Australia’s signals intelligence agency has outlined publicly for the first time how it decides when to make a security vulnerability public, and when to keep it secret and later use as an offensive capability.
As part of a new push for more transparency, the Australian Signals Directorate (ASD) posted a document outlining the steps the agency takes to determine whether a security weakness or vulnerability it has found should be kept secret for the purposes of “obtaining foreign intelligence”.
“For many years, we have made these vulnerabilities known to vendors so they can patch or otherwise mitigate the threat to their systems and customers. Our starting position is simple: when we find a weakness, we disclose it,” the ASD said in the document.
“Occasionally, however, a security weakness will present a novel opportunity to obtain foreign intelligence that will help protect Australians. In these circumstances, the national interest might be better served by not disclosing the vulnerability,” it said.
“The decision to retain a vulnerability is never taken lightly. It is only made after careful multi-stage expert analysis, and is subject to rigorous review and oversight.”
The revelation is hardly a surprise to anyone actively working in cyber. Or who watches spy movies. But the public nature of the disclosure is new.
The ASD has an eight-step process in deciding whether to make a vulnerability public, centred on a single objective: “ensuring the safety and security of Australia and Australians.”
Even if the weakness or vulnerability could assist the agency in gathering intelligence, the ASD will only keep it secret if the benefit is greater than the risks.
“We only retain a vulnerability if the national interest in keeping it strongly outweighs the national interest in disclosing it. This might happen if the weakness allows us to gather foreign intelligence that will prevent a terrorist attack, for example,” it said.
“ASD carefully considers the likelihood of a malicious actor being able to take advantage of the weakness. If we assess it is likely a malicious actor will discover and exploit the vulnerability, we will disclose the vulnerability so it can be fixed.”
These decisions are also subject to independent review by the Inspector-General of Intelligence and Security, and regular reports are handed to government.

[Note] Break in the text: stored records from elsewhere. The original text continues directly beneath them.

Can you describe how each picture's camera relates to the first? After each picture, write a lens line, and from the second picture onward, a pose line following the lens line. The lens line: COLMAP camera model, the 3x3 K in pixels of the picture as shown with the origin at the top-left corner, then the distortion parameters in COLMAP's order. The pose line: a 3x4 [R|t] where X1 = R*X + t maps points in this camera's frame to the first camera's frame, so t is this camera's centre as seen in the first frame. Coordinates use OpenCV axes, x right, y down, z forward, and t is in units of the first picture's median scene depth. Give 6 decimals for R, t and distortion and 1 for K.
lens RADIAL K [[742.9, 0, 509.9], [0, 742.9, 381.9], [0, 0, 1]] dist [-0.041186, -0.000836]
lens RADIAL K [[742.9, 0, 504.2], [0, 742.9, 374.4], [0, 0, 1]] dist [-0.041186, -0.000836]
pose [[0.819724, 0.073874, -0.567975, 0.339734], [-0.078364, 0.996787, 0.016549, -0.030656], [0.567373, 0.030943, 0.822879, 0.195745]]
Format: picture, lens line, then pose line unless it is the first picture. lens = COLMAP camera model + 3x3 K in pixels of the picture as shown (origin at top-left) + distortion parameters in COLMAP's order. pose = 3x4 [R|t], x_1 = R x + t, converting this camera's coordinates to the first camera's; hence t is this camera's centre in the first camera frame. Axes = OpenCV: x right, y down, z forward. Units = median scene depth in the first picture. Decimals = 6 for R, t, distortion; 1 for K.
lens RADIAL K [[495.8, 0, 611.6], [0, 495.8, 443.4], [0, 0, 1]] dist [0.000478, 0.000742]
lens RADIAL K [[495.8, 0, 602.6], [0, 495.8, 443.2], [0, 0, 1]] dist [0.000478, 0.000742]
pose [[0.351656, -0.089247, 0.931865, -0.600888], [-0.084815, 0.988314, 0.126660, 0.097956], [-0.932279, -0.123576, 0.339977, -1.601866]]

“ASD reviews all vulnerability retention decisions on an ongoing basis. We do not ‘set and forget’. If the national security imperatives are no longer pressing, we will release the vulnerability,” the agency said.
“ASD acts lawfully and ethically. We operate within the letter and the spirit of the law. Australians can be assured that each and every decisions about a cyber security vulnerability is made meticulously and in the national interest.”
Late last year the ASD marked a change in direction, with a new focus on having a public presence.
ASD director-general Mike Burgess signaled a new intent for the agency to be involved with public debates and be more transparent about its operations.